How to Use a Thesaurus
or How Not to Misuse Your Treasure
by Owen Fourie
Beware! A thesaurus can be treacherous if it is misused. This article will help you to use it correctly.
Thesaurus. It reminds me of brontosaurus—the very large herbivorous dinosaur. This is why I have often referred to my thesaurus as my prehistoric dictionary. 🙂
This saurus has nothing to do with the Greek sauros meaning lizard. It is a Latin word taken from the Greek thesauros meaning treasury or treasure.
Rather than being a prehistoric dictionary, a thesaurus is a treasure or a storehouse of the knowledge of words, especially of synonyms and antonyms.
As with all treasure, there is the temptation to be greedy. You must beware of misusing it, and you should learn to use it sparingly.
Here are the answers to four questions about this treasure.
1. What is a thesaurus good for?
When you find that you are using a particular word repetitively in an essay, you should search for a synonym in your thesaurus.
If you have in mind an idea for which you are lacking the appropriate word, this tool could be useful. Simply use a word that is as close as possible to a description of your idea and see if there is a better word for it.
Usually, you will find antonyms alongside the synonyms, and these can also help you to find the right word or a better way of expressing your idea.
As you use your thesaurus in this way, you will find that you are also building your vocabulary.
2. Are all thesauruses alike?
Thesauri are available
- as printed books;
- as tools in word processors;
- as electronic devices (search on line for “electronic thesaurus”);
- as online tools (search on line for “online thesaurus”).
The two main kinds are
- the A-Z thesaurus organized alphabetically like a dictionary;
- the Roget-type, a classification system in which words are arranged in six primary classes, and each class consists of several divisions and further sections within those divisions. More about this in a moment.
3. How should you use a thesaurus?
In any thesaurus, read its introductory and explanatory material. This will help you to understand how it works.
An A-Z thesaurus
- lists words in alphabetical order like a dictionary;
- defines some words briefly;
- lists synonyms for each word;
- lists antonyms, too, in many instances.
A Roget-type thesaurus has a classification system, as I mentioned a moment ago.
This might sound complicated, but actual use is made easier via an extensive alphabetical index.
- Find your word in the index.
- Note the number next to it.
- Use that number to find your word in its class, division, and section.
- Look for synonyms (or antonyms) that agree with the part of speech required: a noun for a noun, a verb for a verb, an adjective for an adjective.
With a bit of practice, you will soon find your way around this type of thesaurus, and you’ll learn to appreciate its benefits.

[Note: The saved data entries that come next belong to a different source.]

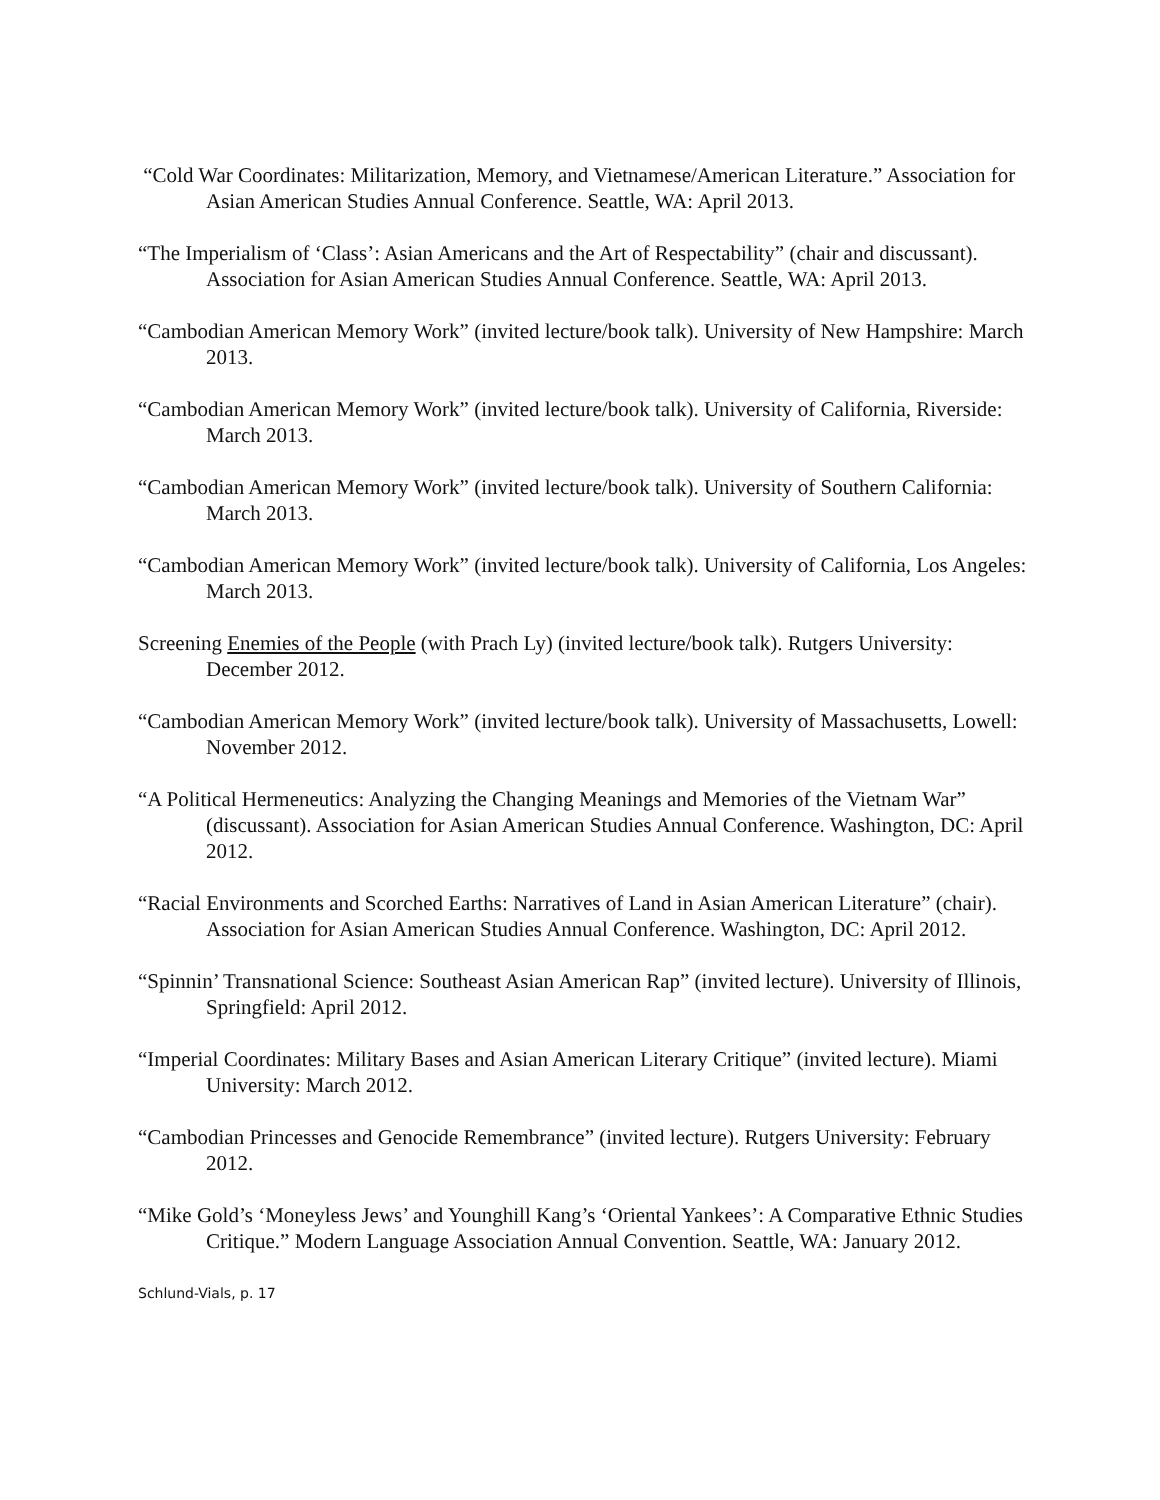“Cold War Coordinates: Militarization, Memory, and Vietnamese/American Literature.” Association for Asian American Studies Annual Conference. Seattle, WA: April 2013.
“The Imperialism of ‘Class’: Asian Americans and the Art of Respectability” (chair and discussant). Association for Asian American Studies Annual Conference. Seattle, WA: April 2013.
“Cambodian American Memory Work” (invited lecture/book talk). University of New Hampshire: March 2013.
“Cambodian American Memory Work” (invited lecture/book talk). University of California, Riverside: March 2013.
“Cambodian American Memory Work” (invited lecture/book talk). University of Southern California: March 2013.
“Cambodian American Memory Work” (invited lecture/book talk). University of California, Los Angeles: March 2013.
Screening Enemies of the People (with Prach Ly) (invited lecture/book talk). Rutgers University: December 2012.
“Cambodian American Memory Work” (invited lecture/book talk). University of Massachusetts, Lowell: November 2012.
“A Political Hermeneutics: Analyzing the Changing Meanings and Memories of the Vietnam War” (discussant). Association for Asian American Studies Annual Conference. Washington, DC: April 2012.
“Racial Environments and Scorched Earths: Narratives of Land in Asian American Literature” (chair). Association for Asian American Studies Annual Conference. Washington, DC: April 2012.
“Spinnin’ Transnational Science: Southeast Asian American Rap” (invited lecture). University of Illinois, Springfield: April 2012.
“Imperial Coordinates: Military Bases and Asian American Literary Critique” (invited lecture). Miami University: March 2012.
“Cambodian Princesses and Genocide Remembrance” (invited lecture). Rutgers University: February 2012.
“Mike Gold’s ‘Moneyless Jews’ and Younghill Kang’s ‘Oriental Yankees’: A Comparative Ethnic Studies Critique.” Modern Language Association Annual Convention. Seattle, WA: January 2012.
Schlund-Vials, p. 17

4. Why should you be careful when you use a thesaurus?
Take care when you select a synonym.
Ask yourself these questions:
- Do I know the exact meaning of this synonym?
- What is the meaning of this word according to my dictionary?
- Does it really fit what I am saying?
- Will it change the meaning of what I am trying to say?
- Does it sound right as the replacement?
Using a synonym that might have other implied meanings could result in your saying something that you did not intend.
Be aware that your use of a thesaurus, especially the misuse of it, will be easily detected by your instructor.
It’s good to use a thesaurus as long as you use it correctly and without overdoing it. Too many thesaurus-found synonyms in one essay could have an adverse effect.
Many items in free article directories by writers whose first language is not English suffer with such overuse and misuse.
A simple example of misuse
I enjoy using my thesaurus. There is something about finding new words that excites me and makes me enjoy what I am doing. If you develop the habit of using a thesaurus, you will also learn to enjoy writing essays.
Help! At this point, you should not be enjoying the word enjoy. It needs to be replaced.
Off you go to your Roget-type thesaurus.
In its index, you find enjoy with the number 377, which has to do with physical pleasure. You realize that the words listed there are not quite what would describe your enjoyment.
There is another number, 777, which speaks of possession, but this idea does not work for you.
At 827, you find the idea of pleasure again but more than physical pleasure. You need two words to replace the second and third enjoy and so you rewrite as follows:
I enjoy using my thesaurus. There is something about finding new words that excites me and makes me delight in what I am doing. If you develop the habit of using a thesaurus, you will also learn to luxuriate in writing essays.
Ouch! The first replacement—delight in—is fair, but, really, the second replacement is unsuitable. This is where you need to use your dictionary to know what luxuriate means. I doubt that it can have any association with essays.
Bear in mind that it is not always necessary to find a replacement word. If you can rephrase your writing to eliminate repetitive words, that is a good way to go.
Enough said! I need to luxuriate in a cup of coffee. H’m! I don’t think so. Where’s my thesaurus?…
What benefits have you experienced in using a thesaurus? Which kind do you prefer—the A-Z type or the Roget-type? What are your reasons for your choice?